課題: インタビュー記事の「ゲーマデリック公式Twitter」から「ではまず,GAMADELIC活動再開の話から聞かせていただけますか?」までをすべて書き出しなさい。その際、「大興奮」を「感激」に差し替えること。

インタビュー
轟音直撃!! 超絶ハードに仕上がったGAMADELICニューアルバム「Rebooot!!!」インタビュー
なお,本アルバムについては週刊連載「ミュージック フロム ゲームワールド」の第14回でも取り上げているので,合わせて目を通していただければ幸いだ。
ゲーマデリック公式Twitter
ATOMICを中心にメンバーが再集結し
GAMADELICの活動が再開!
ニューアルバム「Reboot!!!」を聴かせていただきました。最高にハードでヘヴィでロックなアルバムに仕上がっていて大興奮です!
GAMADELIC一同:
ありがとうございます!
4Gamer:
ではまず,GAMADELIC活動再開の話から聞かせていただけますか?
ATOMIC花田氏(以下,ATOMIC氏):
2011年に並木晃一さんがS.S.T BANDをBlind Spotとして再始動させていまして。で,2012年の12月頃に並木さんから「来年の夏に“ゲームミュージックトリビュートライブ”ってフェスをやるんだけどGAMADELICで出ない?」って誘われたんです。それが活動再開のきっかけですね。

利用できる資料:
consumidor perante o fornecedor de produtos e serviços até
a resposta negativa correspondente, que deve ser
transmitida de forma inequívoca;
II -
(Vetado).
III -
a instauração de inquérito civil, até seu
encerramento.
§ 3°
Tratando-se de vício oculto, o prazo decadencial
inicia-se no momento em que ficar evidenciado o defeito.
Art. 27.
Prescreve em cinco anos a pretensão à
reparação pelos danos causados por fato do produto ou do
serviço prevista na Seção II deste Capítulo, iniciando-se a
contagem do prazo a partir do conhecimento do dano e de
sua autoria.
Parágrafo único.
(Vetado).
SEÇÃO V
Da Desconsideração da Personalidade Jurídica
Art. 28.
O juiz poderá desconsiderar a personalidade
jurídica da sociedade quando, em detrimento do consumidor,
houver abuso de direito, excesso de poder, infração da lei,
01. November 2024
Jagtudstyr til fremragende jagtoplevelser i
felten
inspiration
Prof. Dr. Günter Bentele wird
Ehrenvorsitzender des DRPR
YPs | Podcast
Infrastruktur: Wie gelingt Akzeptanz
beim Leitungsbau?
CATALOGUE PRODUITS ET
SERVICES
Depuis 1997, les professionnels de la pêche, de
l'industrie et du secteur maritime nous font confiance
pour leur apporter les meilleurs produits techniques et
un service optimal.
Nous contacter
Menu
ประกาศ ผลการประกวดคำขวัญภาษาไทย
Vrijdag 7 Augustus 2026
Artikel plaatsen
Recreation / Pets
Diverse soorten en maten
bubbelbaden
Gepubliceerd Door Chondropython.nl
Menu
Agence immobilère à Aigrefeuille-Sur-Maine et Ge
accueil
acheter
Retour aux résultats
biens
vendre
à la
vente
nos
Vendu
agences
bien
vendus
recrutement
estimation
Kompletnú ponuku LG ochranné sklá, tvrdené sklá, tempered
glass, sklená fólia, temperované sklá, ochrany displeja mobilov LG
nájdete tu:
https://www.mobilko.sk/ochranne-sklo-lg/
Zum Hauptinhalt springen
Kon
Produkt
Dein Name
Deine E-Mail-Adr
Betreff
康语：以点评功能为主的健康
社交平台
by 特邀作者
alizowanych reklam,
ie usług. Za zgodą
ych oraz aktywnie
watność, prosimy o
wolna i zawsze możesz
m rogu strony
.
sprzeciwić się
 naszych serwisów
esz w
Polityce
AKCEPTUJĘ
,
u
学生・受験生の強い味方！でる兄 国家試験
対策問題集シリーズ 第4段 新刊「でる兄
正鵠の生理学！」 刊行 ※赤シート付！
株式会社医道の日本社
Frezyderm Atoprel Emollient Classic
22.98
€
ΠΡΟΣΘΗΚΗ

解答:
ゲーマデリック公式Twitter
ATOMICを中心にメンバーが再集結し
GAMADELICの活動が再開!
ニューアルバム「Reboot!!!」を聴かせていただきました。最高にハードでヘヴィでロックなアルバムに仕上がっていて感激です!
GAMADELIC一同:
ありがとうございます!
4Gamer:
ではまず,GAMADELIC活動再開の話から聞かせていただけますか?